▶ CONSIGNE
Prolongez l'extrait sur l'architecture du site meteofrance.com en reprenant juste après sa dernière phrase.

___ EXTRAIT ___

Certes, une partie des requêtes dynamiques est explicitement cachée par un proxy (reconnaissable avec le header X-Cache-Status: HIT), et vu le type de traitement il y a de fortes chances qu'il y ait un cache applicatif. En utilisant OpenResty (fork de Nginx avec du Lua pour avoir du routage compliqué) plutôt que simplement du Nginx indique qu'il y a du tuning à ce niveau-là.

Techniquement, pour gérer cette multitude de requêtes sans trop brimer les accès itinérants, il existe simplement la version 2 du protocole HTTP, aka HTTP/2. Il est possible de limiter le nombre d'aller-retour des requêtes d'API distantes avec Graphql qui laisse aux développeurs frontends la responsabilité de composer les appels aux services du backends, mais en regroupant les appels. C'est plus intrusif que de déployer de l'HTTP/2, mais le gain en performance est largement plus grand.

Enfin, on sent bien que cette architecture orientée API n'a pas été complètement entérinée : si vous voulez afficher la météo d'un autre lieu, au lieu de ne faire que les requêtes APIs strictement nécessaires et ne rafraîchir que la carte, c'est une nouvelle page entière qui est chargée (http://meteofrance.com/previsions-meteo-france/lyon/69000). Cerise sur le gâteau : celle-ci bien que très similaire à la page d'accueil est encore plus lourde (220 requêtes minimum) ! Personne n'y gagne : ni l'hébergeur, ni l'utilisateur.

Le parcours type sur ce genre de site implique une navigation, soit pour préciser un lieu, ou pour avancer dans le temps, un peu de cache local pourrait drastiquement limiter le nombre de requêtes.

Sur le côté positif, une API permet d'exposer des données qui peuvent être utilisées par d'autres services - donc de potentiels nouveaux services ou des services intégrés. Mais apprêtez-vous à déchanter : si dans https://donneespubliques.meteofrance.fr/ il y a "publique", c'est quand même un peu privé. Si vous voulez l'accès aux mêmes informations qui permettent d'afficher la carte météo du site (données "horaires"), prévoyez un petit ticket d'entrée : "Accès annuel aux données climatologiques de base, redevance annuelle : 200 000 Euros, disponible hors ligne".

___ DONNÉES SOURCES ___

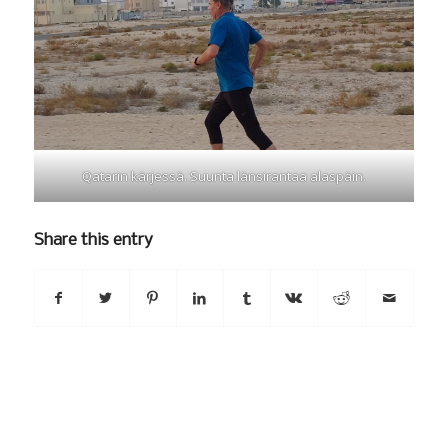
Qatarin kärjessä. Suunta länsirantaa alaspäin.
Share this entry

___

▶ RÉPONSE FINALE
La publicité coûte plus que ce que l'on croit

Du point de vue de Meteofrance la publicité semble nécessaire, ce qui pose question pour un établissement public administratif. L'affichage de cette publicité est même pré-pondérant, affichée en bandeau supérieur avant la carte météo, parfois en encart global autour de la page météo, et sur le côté. Le mélange visuel avec le logo "République Française" est pour le moins détonnant : sur France TV il y a de la pub mais lors du jingle on ne vous affiche pas un logo "Ministère de la Culture"...

Il suffit d'activer l'incontournable uBlock Origin (https://fr.wikipedia.org/wiki/UBlock_Origin) et recharger sa page pour comparer : la météo lyonnaise ci-dessus passe de 220 à 72 requêtes. La pub représente trois fois plus de travail pour votre navigateur !

C'est un constat que l'on fait souvent. D'une part, les régies de publicités sont souvent intégrées au dernier moment, et souvent empilées : on rajoute des couches qui ne coopèrent pas et ne partagent aucunes ressources. D'autre part, elles sont pour la plupart très mal programmées et peu soucieuses d'économies de ressources. En d'autres termes, les seigneurs du SEO-land ne s'appliquent pas leurs propres critères. Vous en tirerez la leçon que vous souhaitez en tirer.

Conclusion

http://meteofrance.com est une étude de cas intéressante : on y trouve une bonne distribution, de bons et de mauvais points.

Il y a toujours plusieurs grilles de lecture :

  • Développeur (engagé) : ne supporte pas les mauvais points, optimisera en boucle jusqu'à ce qu'on lui dise d'arrêter (et encore) ;
  • Chef de projet : si ça remplit le cahier des charges, on arrête. Faire mieux peut vouloir dire faire plus long, plus compliqué, plus cher.
  • Exploitation : tant que le site "rapporte plus", qu'il ne coûte pas plus cher et fonctionne dans les critères impartis, pourquoi faire mieux ?

Tous ces points de vue sont défendables, mais sont aussi défendus par peur de l'inconnu : a-t-on les compétences pour optimiser ? Combien ça va coûter ? Combien ça va rapporter ? Si on a les réponses à ces questions on peut éventuellement revoir sa position sur l'optimisation.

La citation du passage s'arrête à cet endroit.